素早く追いかけると、流された魔物三十万が“休景の龍湖”の中心地に貯まっていた。
南側は当初急斜面のすり鉢状だったが、オレが工事しまくって切り立った崖に変貌しているため、そう簡単には上ってこられない。
南側の崖上に移動して確認すると、湖の水深は三十メートルにも達したようだ。
魔物が次々と沈んでいき、これまでに経験したことの無いスピードでログが流れていく。
死んだ魔物を踏み台にして助かろうとする賢いやつもいたため、【水魔法士】第十の魔法『渦潮』を【魔流躁士】の助けをかりて湖を巨大な洗濯機みたいにして水を荒れさせることで妨害した。
すごい勢いでMPが減っていく荒技だが、効果はてきめんだった。魔物が次々飲み込まれ沈んでいきログが更新されていく。

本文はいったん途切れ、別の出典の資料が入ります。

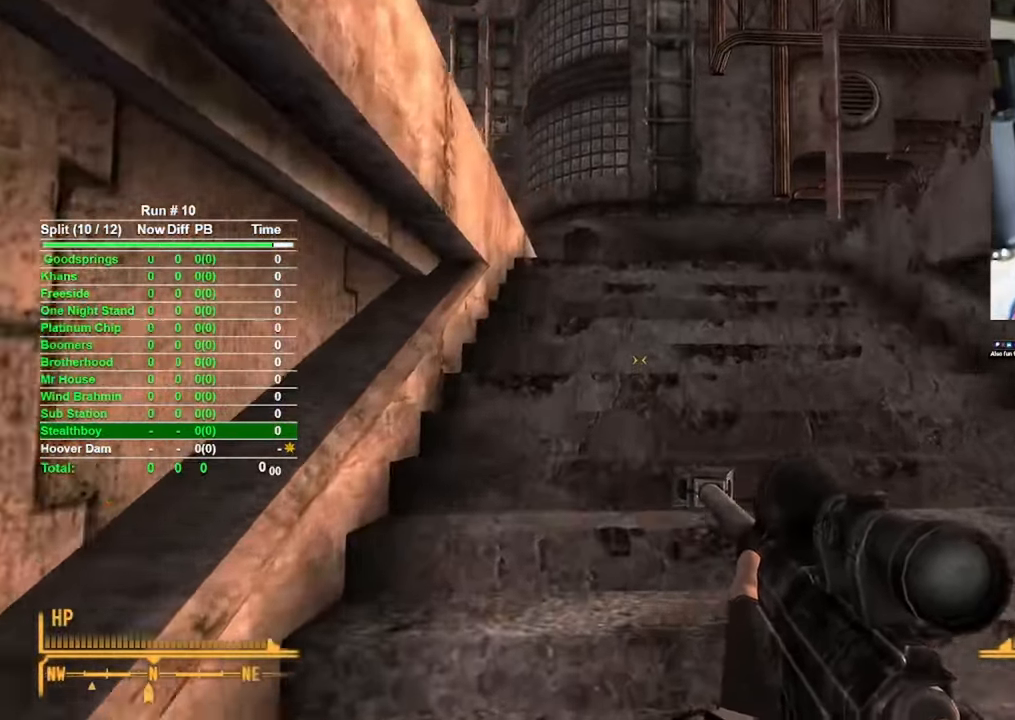
{"keys": ["w"], "mouse": [], "events": []}
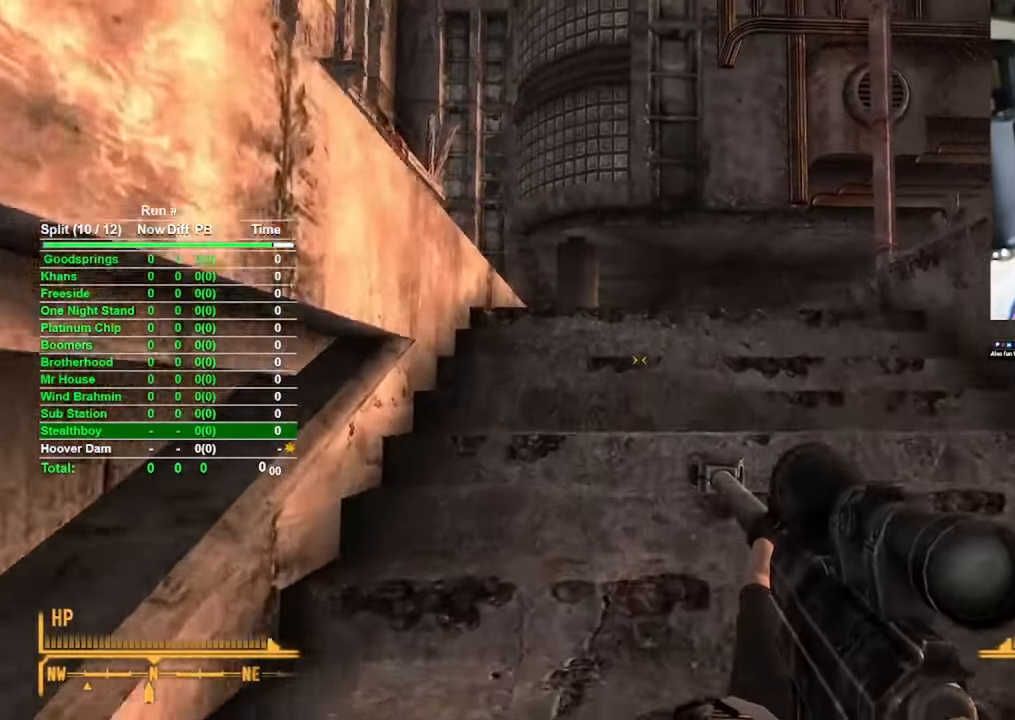
{"keys": ["w"], "mouse": [], "events": []}
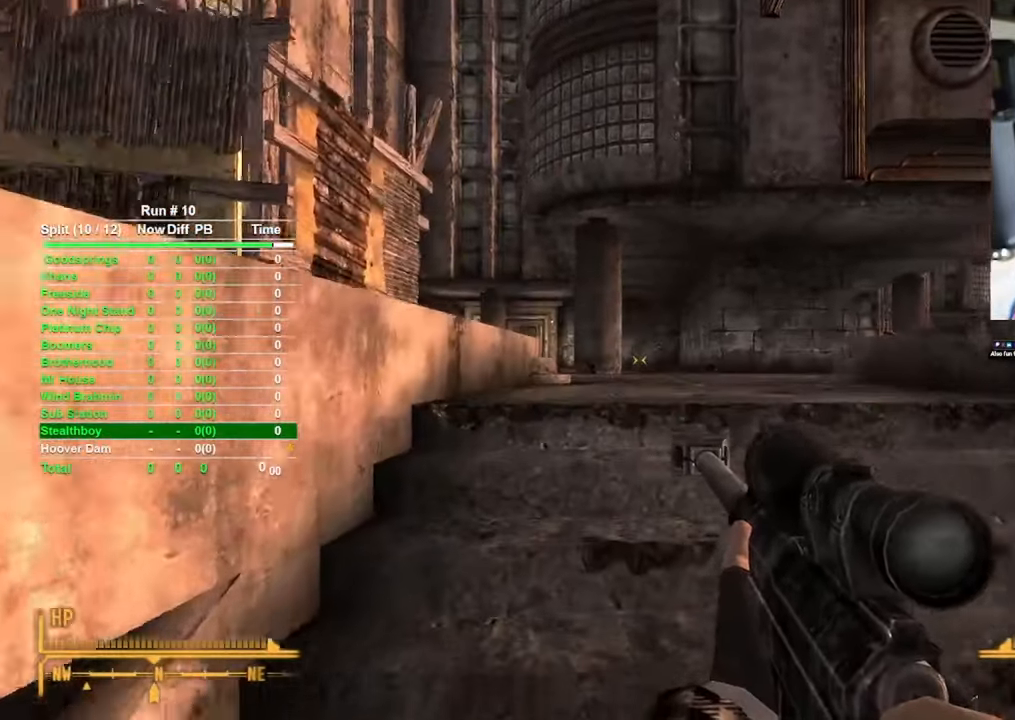
{"keys": ["w"], "mouse": [], "events": []}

MPはこの作戦に全て注ぐつもりなので問題ない。どんどんやる。
この作戦で人型、獣型を初めとした大部分を殲滅することが出来た。
残っているのは溺れにくい爬虫類型、虫型、植物型の魔物だ。
特に飛べる虫型の魔物が厄介極まりない。
【風魔法士】第十の魔法『下降気流』で打ち落とす。
全ての魔物が水流に巻き込まれているのを崖の上から確認すると。
オレは最後の一手を発動した。
「――しめるよ。【崖崩士】第十三のアーツ『崩壊大層』!」
オレの持つ最強の職業【崖崩士】。そのあまりある破壊力を足の裏に展開し、そして緋色のエフェクトを発するそれで大地を踏み砕いた。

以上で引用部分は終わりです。